■ **Selected excerpt**:
Relationship Economics 101

But while I loved all of these courses, there was an irresistible attraction of economics. ~Joseph E. Stiglitz

To understand the ins-and-outs of the economics of relationships, we have to begin with the driving force: scarcity.

Said to everybody post-break up, the immortal line “There are plenty of fish in the sea” springs immediately to mind when discussing the scarcity of acceptable romantic partners. It is the last vestige of the eternally optimistic, that hope that, among the billions of people on the Earth, there are many options for you to find happiness.

And while I cannot espouse that there are not multiple partners that can make a person happy (to do so would run contrary to my deep-seeded belief that there is no such thing as a soul mate), I have to be the voice of reason here that states the number of potential romantic partners for any given person is not terribly large. When you subtract the wrong gender, unattractive, too old, too young, wrong educational level, those outside a certain radius of your frequent haunts, etc… well, the number starts to plummet rapidly.

■ **Data section**:

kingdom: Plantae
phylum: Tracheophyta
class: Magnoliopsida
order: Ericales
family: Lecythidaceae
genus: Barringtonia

■ **Direction**: List every category of people that the relationship economics text says to subtract when counting potential romantic partners. The data have no connection to the relationship economics text.

■ **Exercise output**:
- The wrong gender
- Unattractive
- Too old
- Too young
- Wrong educational level
- Those outside a certain radius of your frequent haunts